In line with expectations, the US Federal Reserve, on Wednesday, chose to keep interest rates unchanged. The pause, which comes after 10 consecutive rate hikes, allows the Fed to assess the impact of its actions so far. However, this is a hawkish pause, and does not signal an end to the rate hike cycle.
The projections accompanying the Fed meeting show that the committee members see interest rates rising from the current range of 5-5.25 per cent — the median projection for the federal funds rate is 5.6 per cent in 2023. This points towards the possibility of two more rate hikes this year. In fact, three members see interest rates moving even higher. This rules out the possibility of rate cuts this year.
The expectations of higher rates are a response to a slower decline in inflation and an economy that has fared better than expected. While the committee members have now marginally lowered their expectations of inflation (the index of personal consumption expenditures), core inflation is expected to be higher at 3.9 per cent in 2023, up from the earlier estimate of 3.6 per cent. Inflation is now expected to ease towards the Fed’s target over the next few years — declining to 2.5 per cent in 2024 and 2.1 per cent in 2025. The committee members only expect interest rate cuts in 2024.

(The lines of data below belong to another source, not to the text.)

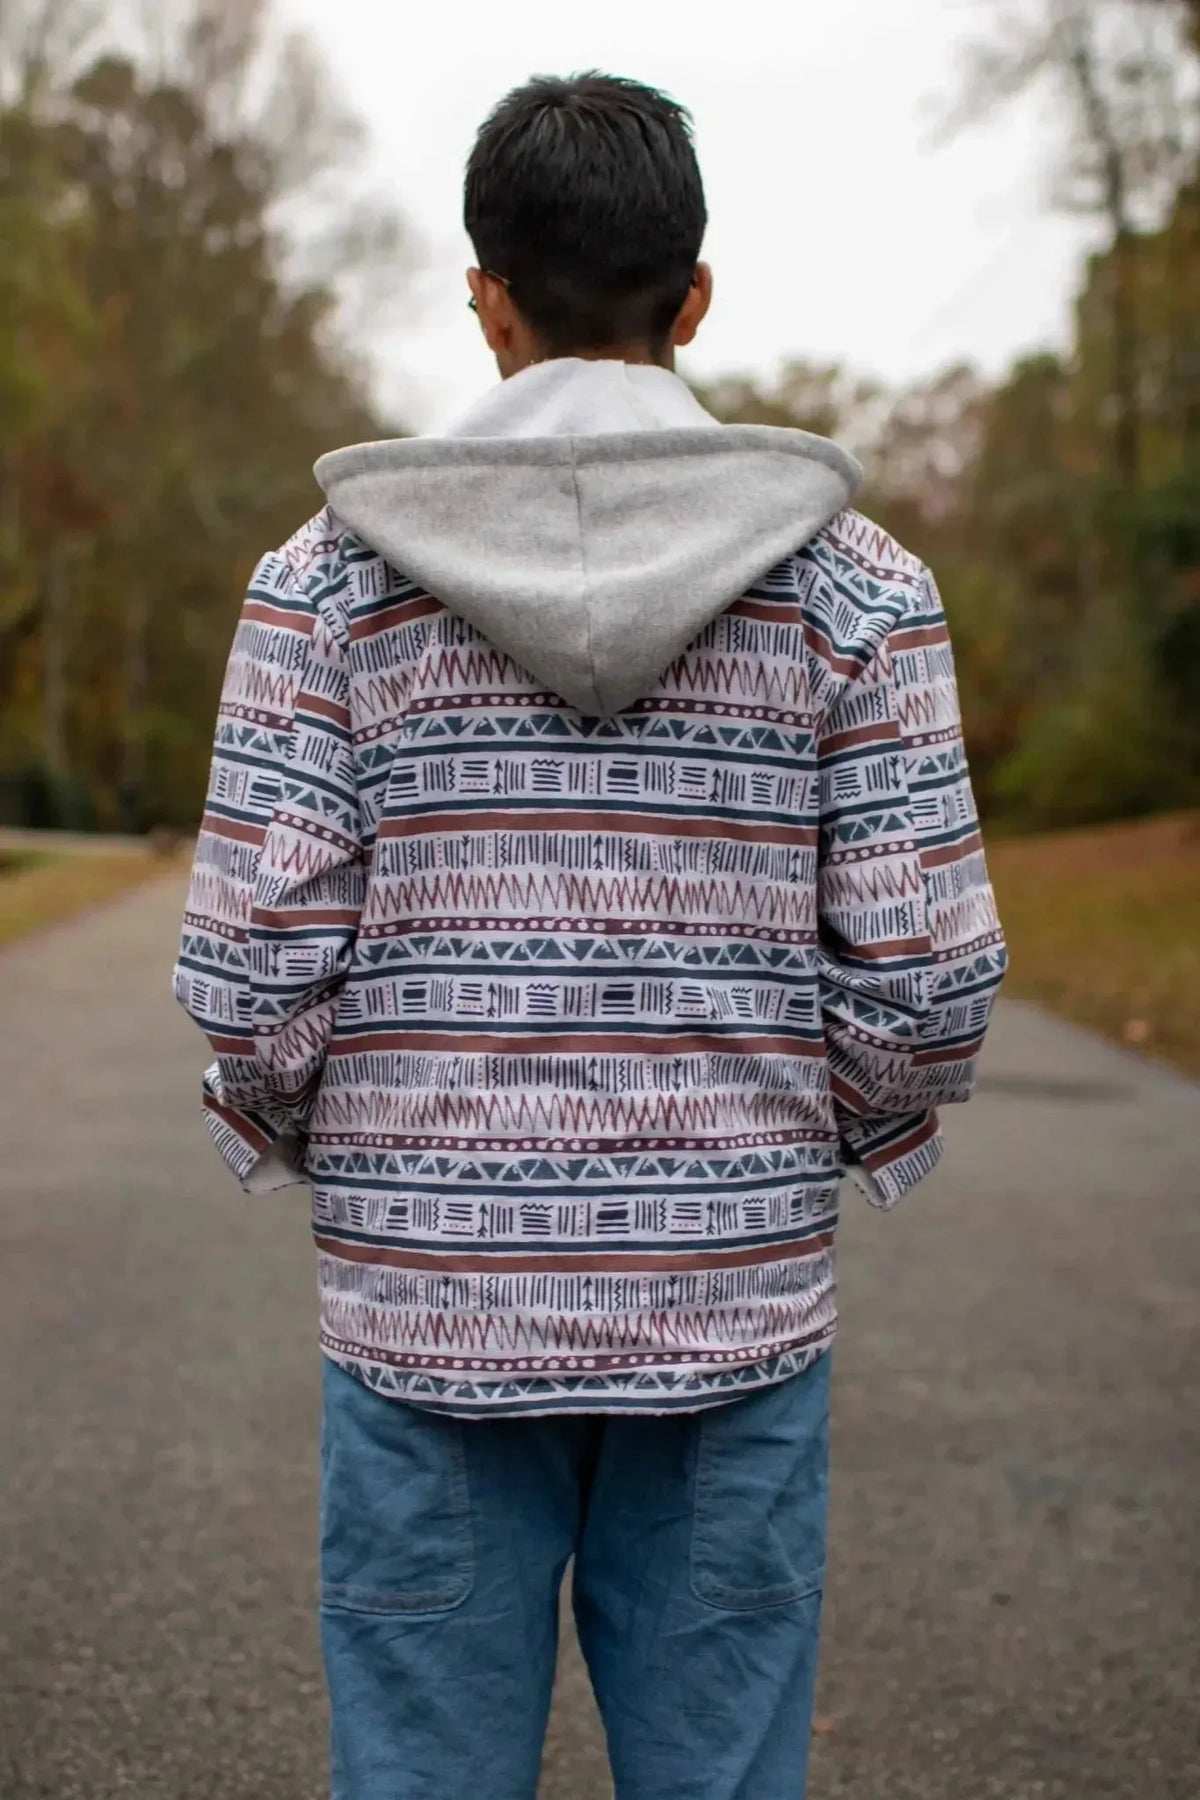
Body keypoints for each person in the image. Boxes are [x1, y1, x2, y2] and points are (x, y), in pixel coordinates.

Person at [175, 71, 1007, 1800]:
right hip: (734, 1305)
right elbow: (927, 985)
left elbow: (255, 976)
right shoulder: (859, 593)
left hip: (427, 1311)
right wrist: (797, 1131)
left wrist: (362, 1138)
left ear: (485, 293)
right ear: (694, 298)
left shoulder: (323, 588)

Even as the Fed chose to hold rates, the European Central Bank, on Thursday, hiked interest rates by 25 basis points to 3.5 per cent. As price pressures remain across the Euro region — inflation stood at 6.1 per cent in May — ECB president Christine Lagarde indicated that more hikes were coming as the central bank continued its efforts to bring inflation under control. Central banks in countries such as Australia and Canada have also raised rates recently after some had paused earlier. Others like the Bank of England are likely to follow suit, indicating that the process of bringing inflation in line with their targets is proving to be a long drawn out one.

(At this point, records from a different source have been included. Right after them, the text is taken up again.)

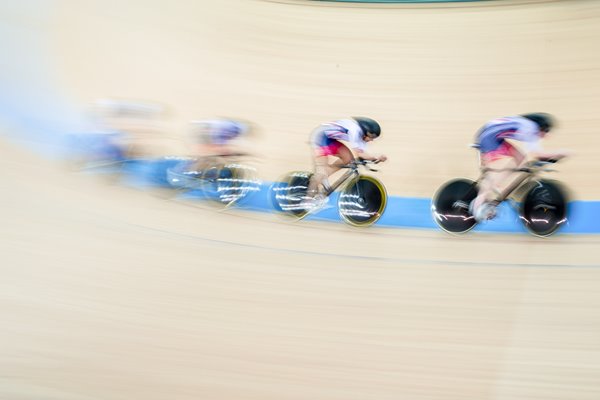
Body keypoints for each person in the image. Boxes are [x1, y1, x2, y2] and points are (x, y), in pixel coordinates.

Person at [470, 112, 569, 222]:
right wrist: (559, 153)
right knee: (495, 173)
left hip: (491, 134)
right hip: (489, 137)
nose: (545, 135)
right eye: (546, 131)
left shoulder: (528, 125)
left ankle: (496, 184)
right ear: (541, 126)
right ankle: (479, 203)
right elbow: (537, 154)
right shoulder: (531, 127)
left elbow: (535, 155)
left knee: (521, 158)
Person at [307, 117, 387, 204]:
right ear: (364, 131)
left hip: (330, 139)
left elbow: (363, 154)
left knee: (349, 159)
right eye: (371, 137)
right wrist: (376, 157)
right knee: (321, 172)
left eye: (373, 138)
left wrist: (374, 159)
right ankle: (308, 199)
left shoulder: (363, 137)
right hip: (319, 137)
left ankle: (324, 176)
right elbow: (360, 154)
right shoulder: (355, 130)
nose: (371, 140)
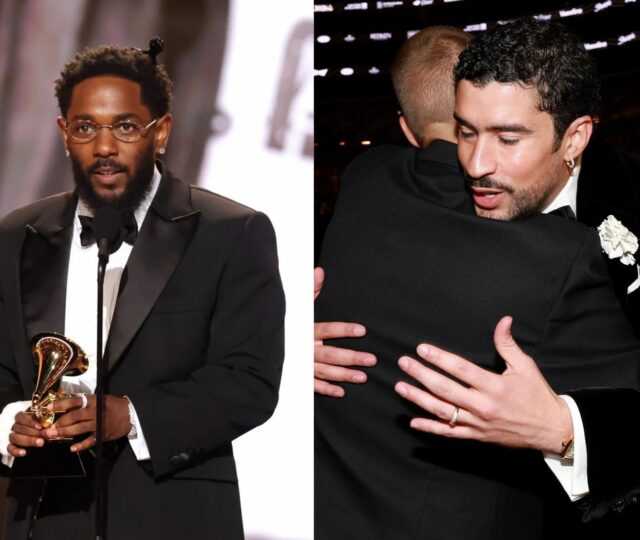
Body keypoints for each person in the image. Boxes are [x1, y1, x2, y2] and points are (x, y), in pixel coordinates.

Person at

But even as central banks in developed economies are likely to continue to tighten policy, the macroeconomic scenario is different in India. In its last meeting, the monetary policy committee had maintained the status quo on rates as inflation continues to trend lower. However, the central bank’s own projections show inflation moving up in the months ahead. As growth comes under pressure, there are expectations of rate cuts early next year.